A Hybrid Driving Decision-Making System Integrating Markov Logic Networks and Connectionist AI

Abstract

Connectionist artificial intelligence (AI) can power many critical tasks for connected and autonomous vehicles (CAVs). However, connectionist AI lacks interpretability and usually needs large amount of data for learning. A Markov logic network (MLN), which combines first-order logic (FOL) with statistical learning, learns weighted FOL formulas for inference. MLNs can incorporate domain expert knowledge in the form of FOL formulas to achieve data-efficient learning and transparent decision process. In this paper, we propose a hybrid driving decision-making system, which integrates a MLN module and a deep Q-network (DQN) for enhanced driving safety.

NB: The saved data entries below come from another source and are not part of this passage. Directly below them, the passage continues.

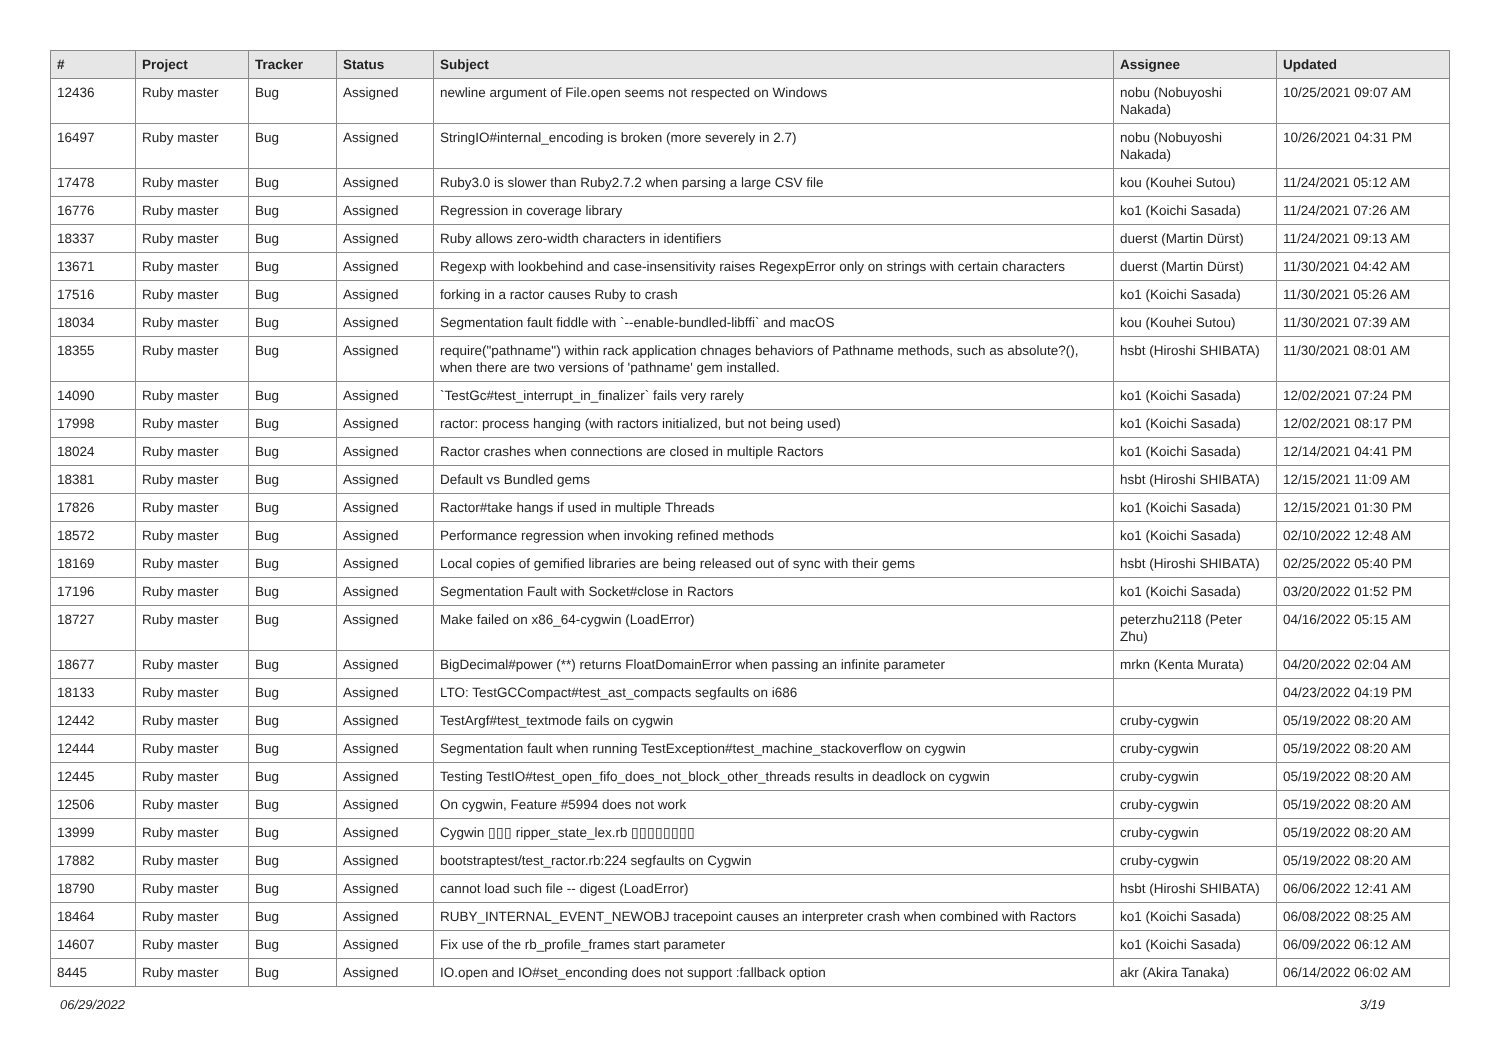| # | Project | Tracker | Status | Subject | Assignee | Updated |
| --- | --- | --- | --- | --- | --- | --- |
| 12436 | Ruby master | Bug | Assigned | newline argument of File.open seems not respected on Windows | nobu (Nobuyoshi Nakada) | 10/25/2021 09:07 AM |
| 16497 | Ruby master | Bug | Assigned | StringIO#internal_encoding is broken (more severely in 2.7) | nobu (Nobuyoshi Nakada) | 10/26/2021 04:31 PM |
| 17478 | Ruby master | Bug | Assigned | Ruby3.0 is slower than Ruby2.7.2 when parsing a large CSV file | kou (Kouhei Sutou) | 11/24/2021 05:12 AM |
| 16776 | Ruby master | Bug | Assigned | Regression in coverage library | ko1 (Koichi Sasada) | 11/24/2021 07:26 AM |
| 18337 | Ruby master | Bug | Assigned | Ruby allows zero-width characters in identifiers | duerst (Martin Dürst) | 11/24/2021 09:13 AM |
| 13671 | Ruby master | Bug | Assigned | Regexp with lookbehind and case-insensitivity raises RegexpError only on strings with certain characters | duerst (Martin Dürst) | 11/30/2021 04:42 AM |
| 17516 | Ruby master | Bug | Assigned | forking in a ractor causes Ruby to crash | ko1 (Koichi Sasada) | 11/30/2021 05:26 AM |
| 18034 | Ruby master | Bug | Assigned | Segmentation fault fiddle with `--enable-bundled-libffi` and macOS | kou (Kouhei Sutou) | 11/30/2021 07:39 AM |
| 18355 | Ruby master | Bug | Assigned | require("pathname") within rack application chnages behaviors of Pathname methods, such as absolute?(), when there are two versions of 'pathname' gem installed. | hsbt (Hiroshi SHIBATA) | 11/30/2021 08:01 AM |
| 14090 | Ruby master | Bug | Assigned | `TestGc#test_interrupt_in_finalizer` fails very rarely | ko1 (Koichi Sasada) | 12/02/2021 07:24 PM |
| 17998 | Ruby master | Bug | Assigned | ractor: process hanging (with ractors initialized, but not being used) | ko1 (Koichi Sasada) | 12/02/2021 08:17 PM |
| 18024 | Ruby master | Bug | Assigned | Ractor crashes when connections are closed in multiple Ractors | ko1 (Koichi Sasada) | 12/14/2021 04:41 PM |
| 18381 | Ruby master | Bug | Assigned | Default vs Bundled gems | hsbt (Hiroshi SHIBATA) | 12/15/2021 11:09 AM |
| 17826 | Ruby master | Bug | Assigned | Ractor#take hangs if used in multiple Threads | ko1 (Koichi Sasada) | 12/15/2021 01:30 PM |
| 18572 | Ruby master | Bug | Assigned | Performance regression when invoking refined methods | ko1 (Koichi Sasada) | 02/10/2022 12:48 AM |
| 18169 | Ruby master | Bug | Assigned | Local copies of gemified libraries are being released out of sync with their gems | hsbt (Hiroshi SHIBATA) | 02/25/2022 05:40 PM |
| 17196 | Ruby master | Bug | Assigned | Segmentation Fault with Socket#close in Ractors | ko1 (Koichi Sasada) | 03/20/2022 01:52 PM |
| 18727 | Ruby master | Bug | Assigned | Make failed on x86_64-cygwin (LoadError) | peterzhu2118 (Peter Zhu) | 04/16/2022 05:15 AM |
| 18677 | Ruby master | Bug | Assigned | BigDecimal#power (**) returns FloatDomainError when passing an infinite parameter | mrkn (Kenta Murata) | 04/20/2022 02:04 AM |
| 18133 | Ruby master | Bug | Assigned | LTO: TestGCCompact#test_ast_compacts segfaults on i686 | | 04/23/2022 04:19 PM |
| 12442 | Ruby master | Bug | Assigned | TestArgf#test_textmode fails on cygwin | cruby-cygwin | 05/19/2022 08:20 AM |
| 12444 | Ruby master | Bug | Assigned | Segmentation fault when running TestException#test_machine_stackoverflow on cygwin | cruby-cygwin | 05/19/2022 08:20 AM |
| 12445 | Ruby master | Bug | Assigned | Testing TestIO#test_open_fifo_does_not_block_other_threads results in deadlock on cygwin | cruby-cygwin | 05/19/2022 08:20 AM |
| 12506 | Ruby master | Bug | Assigned | On cygwin, Feature #5994 does not work | cruby-cygwin | 05/19/2022 08:20 AM |
| 13999 | Ruby master | Bug | Assigned | Cygwin ▯▯▯ ripper_state_lex.rb ▯▯▯▯▯▯▯▯ | cruby-cygwin | 05/19/2022 08:20 AM |
| 17882 | Ruby master | Bug | Assigned | bootstraptest/test_ractor.rb:224 segfaults on Cygwin | cruby-cygwin | 05/19/2022 08:20 AM |
| 18790 | Ruby master | Bug | Assigned | cannot load such file -- digest (LoadError) | hsbt (Hiroshi SHIBATA) | 06/06/2022 12:41 AM |
| 18464 | Ruby master | Bug | Assigned | RUBY_INTERNAL_EVENT_NEWOBJ tracepoint causes an interpreter crash when combined with Ractors | ko1 (Koichi Sasada) | 06/08/2022 08:25 AM |
| 14607 | Ruby master | Bug | Assigned | Fix use of the rb_profile_frames start parameter | ko1 (Koichi Sasada) | 06/09/2022 06:12 AM |
| 8445 | Ruby master | Bug | Assigned | IO.open and IO#set_enconding does not support :fallback option | akr (Akira Tanaka) | 06/14/2022 06:02 AM |
06/29/2022 3/19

The MLN module evaluates the safety of ranked actions from DQN to reduce potential collisions. A collective MLN (Co-MLN) learning algorithm is proposed and it enables CAVs collectively learn a global MLN model for safe state transitions, given distributed small amount of noisy data. A hybrid DQN-MLN learning algorithm is also developed for CAVs to collectively learn to drive in new driving environments. Simulations performed using a highway driving simulator show that the proposed Co-MLN algorithm is highly data-efficient and the learned hybrid driving system can effectively reduce collisions. In addition, the learned MLN module provides transparency for safety-critical driving decisions.